**Text under study**

Spiritist Review — 1869 · Allan Kardec

Chapter 107 of 122

Spiritism and Spiritualism

I am happier than you can imagine, my good friends, to find you gathered together. I am among you, in a sympathetic and benevolent atmosphere that satisfies at the same time my spirit and my heart.

For a long time I have ardently desired the establishment of regular relations between the French school and the American school. To understand one another, my God, it would simply suffice to see one another and exchange opinions. I have always regarded your salon, dear miss, as a bridge thrown between Europe and America, between France and England, and which contributes powerfully to suppressing the divergences that separate us, and to establishing, in a word, a current of common ideas, from which would arise, in the future, fusion and unity. Dear Mr. Peebles, n allow me to congratulate you on your keen desire to enter into relation with us. We must not recall whether we are Spiritists or spiritualists. We shall be, for one another, men and Spirits who conscientiously seek the truth and who will welcome it with gratitude, whether it results from French studies or from American studies.

In space the Spirits preserve their sympathies and their earthly habits. The Spirits of dead Americans are still Americans, just as the disincarnate who lived in France are still French in space. Hence the difference of teachings in certain centers. Each group of Spirits, by its own nature, by its national spirit, adapts its instructions to the character, to the special genius of those to whom they speak. But, just as on Earth the barriers that separate nationalities tend to disappear, so too in space the distinctive characters fade away, the nuances merge, and, in a future time, less distant than you suppose, there will no longer be on Earth nor in space either French, or English, or Americans, but men and Spirits, children of God in the same manner, and aspiring, with all their faculties, to universal progress and regeneration. Gentlemen, this evening, in this gathering, I salute the dawn of an imminent fusion of the various spiritist schools, and I congratulate myself on finding Mr. Peebles among the number of men without prejudice, whose concurrence and good will shall ensure the vitality of our teachings in the future and their universal popularization.

**Extracted information**
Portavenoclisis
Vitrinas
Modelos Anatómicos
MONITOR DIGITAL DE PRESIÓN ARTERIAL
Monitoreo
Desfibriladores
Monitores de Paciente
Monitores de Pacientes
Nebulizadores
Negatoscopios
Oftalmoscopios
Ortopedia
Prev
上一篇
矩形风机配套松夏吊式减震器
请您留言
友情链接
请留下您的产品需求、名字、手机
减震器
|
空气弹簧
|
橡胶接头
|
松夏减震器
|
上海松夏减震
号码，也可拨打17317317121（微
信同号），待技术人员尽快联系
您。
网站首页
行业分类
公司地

* * *

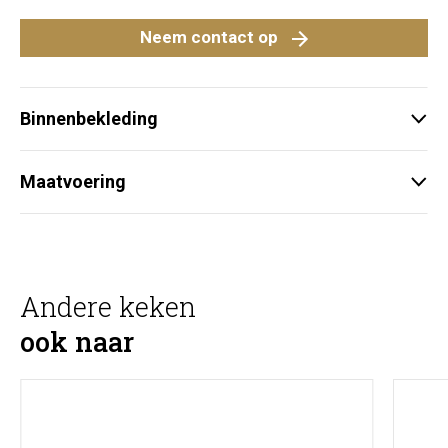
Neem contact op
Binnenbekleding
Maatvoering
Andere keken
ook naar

==

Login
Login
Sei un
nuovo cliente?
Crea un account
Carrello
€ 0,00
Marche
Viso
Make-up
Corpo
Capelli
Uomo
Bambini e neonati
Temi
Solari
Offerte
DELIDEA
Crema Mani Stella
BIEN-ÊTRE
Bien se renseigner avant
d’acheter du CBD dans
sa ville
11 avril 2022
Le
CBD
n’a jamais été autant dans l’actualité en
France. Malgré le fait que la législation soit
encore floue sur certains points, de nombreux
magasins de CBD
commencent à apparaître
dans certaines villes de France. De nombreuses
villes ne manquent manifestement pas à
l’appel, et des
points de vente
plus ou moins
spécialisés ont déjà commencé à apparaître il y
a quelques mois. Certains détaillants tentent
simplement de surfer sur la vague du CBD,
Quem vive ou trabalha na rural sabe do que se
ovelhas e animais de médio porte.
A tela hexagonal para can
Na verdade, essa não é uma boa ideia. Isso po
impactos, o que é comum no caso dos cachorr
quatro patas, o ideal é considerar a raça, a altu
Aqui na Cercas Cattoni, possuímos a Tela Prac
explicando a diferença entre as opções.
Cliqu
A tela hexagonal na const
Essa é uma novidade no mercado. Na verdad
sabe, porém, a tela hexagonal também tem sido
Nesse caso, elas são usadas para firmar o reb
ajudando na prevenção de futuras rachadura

**Problem requirements**
Please answer these questions using the text on Spiritism and Spiritualism:
(a) What has the speaker always regarded the salon as?
(b) What do the Spirits preserve in space?
(c) What does the speaker salute in the gathering this evening?

**Task output**
(a) A bridge thrown between Europe and America, between France and England.
(b) Their sympathies and their earthly habits.
(c) The dawn of an imminent fusion of the various spiritist schools.